Termalica wyszarpała zwycięstwo. Jest reakcja Leśnodorskiego
Początek drugiej części meczu mógł przyprawić fanów Legii o dalszy ból głowy, gdyż goście tworzyli kolejne okazje. Prawdziwy dramat nadszedł jednak w doliczonym czasie gry. Chociaż Legia wcześniej strzeliła wyrównującego gola, to Andrzej Trubeha w ostatniej akcji spotkania zapewnił gościom sensacyjne zwycięstwo 2:1.
"Legia od października: 9 meczów, 1 zwycięstwo, 2 remisy, 6 porażek" - wyliczał Łukasz Olkowicz z "Przeglądu Sportowego".
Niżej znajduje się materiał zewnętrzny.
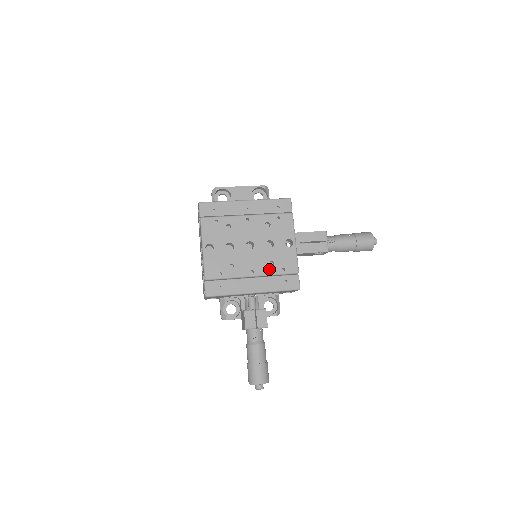
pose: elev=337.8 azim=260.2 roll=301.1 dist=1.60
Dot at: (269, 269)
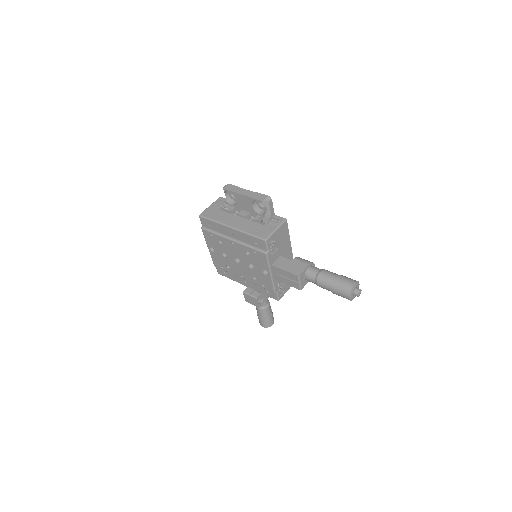
Dot at: (253, 281)
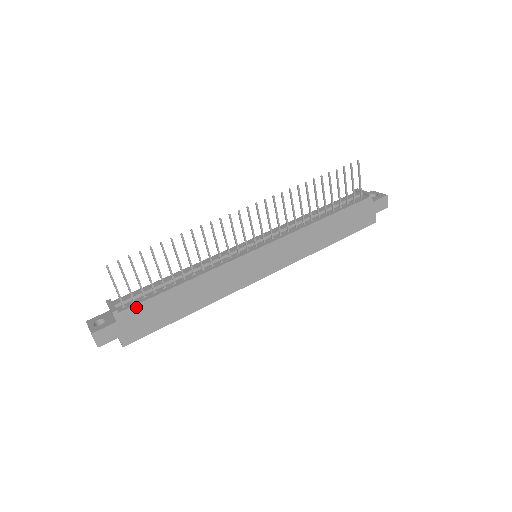
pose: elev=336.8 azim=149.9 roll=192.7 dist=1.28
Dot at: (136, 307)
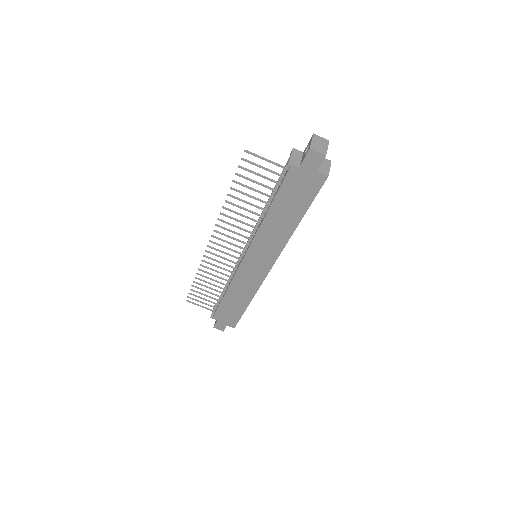
Dot at: (217, 312)
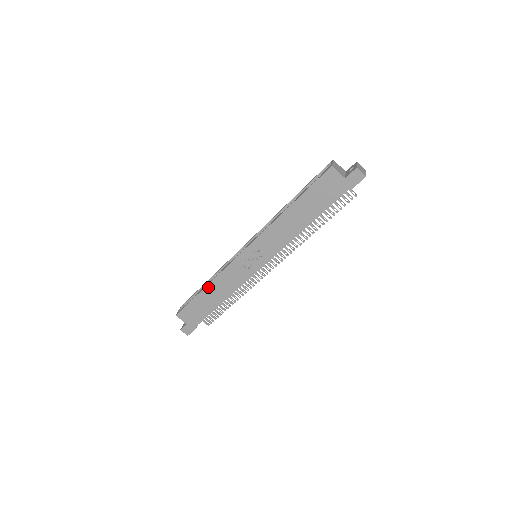
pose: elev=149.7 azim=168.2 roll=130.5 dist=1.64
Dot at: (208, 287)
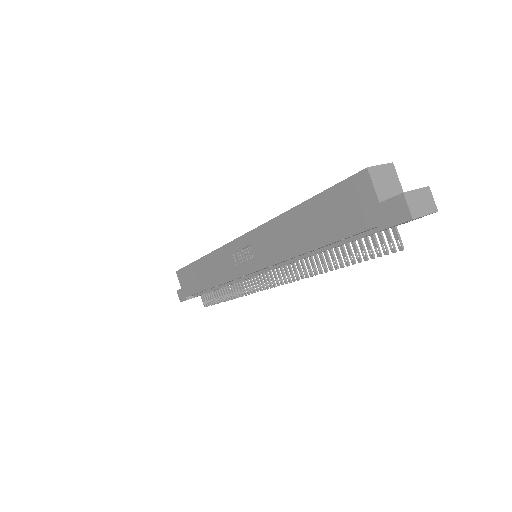
Dot at: (202, 260)
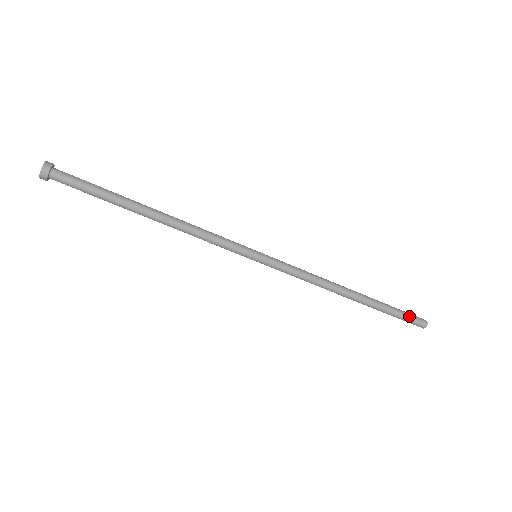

Radosław Laudański z TVP Sport przytoczył inną statystykę:- "Legia Warszawa ostatni mecz w Ekstraklasie wygrała 28 września. To nie do wiary, ale druga bramka Bruk-Betu sprawiła, iż w Ekstraklasie tylko Legioniści nie wygrali meczu w lidze w październiku oraz listopadzie".
"Tragiczna Legia Warszawa. BBT Nieciecza z przełamaniem w lidze i historycznym, pierwszym zwycięstwem przy Łazienkowskiej. To się samo komentuje. Naiwnie liczono, iż po tym meczu będzie spokojniej, a w przerwie na kadrę pali się po dach. Bez trenera, bez punktów, bez mapy" - podsumował mecz w wykonaniu Legii Tomasz Włodarczyk z Meczyków.
"Są jakieś granice w byciu dziadem, a przegrywanie z Bruk-Betem u siebie to jednak przekroczenie tej granicy" - dodał Paweł Paczul z Weszło.
Głos zabrał też Bogusław Leśnodorski, były prezes Legii. -Nie da się tego sensownie skomentować. Smutne to bardzo, bo sezon adekwatnie się już skończył.… Pozostała ciężka walka o TOP4 - napisał.
Po porażce z Niecieczą Legia zajmuje dopiero 10. miejsce w tabeli Ekstraklasy. Od znajdującej się w strefie spadkowej Lechii Gdańsk podopiecznych Inakiego Astiza dzielą zaledwie cztery punkty.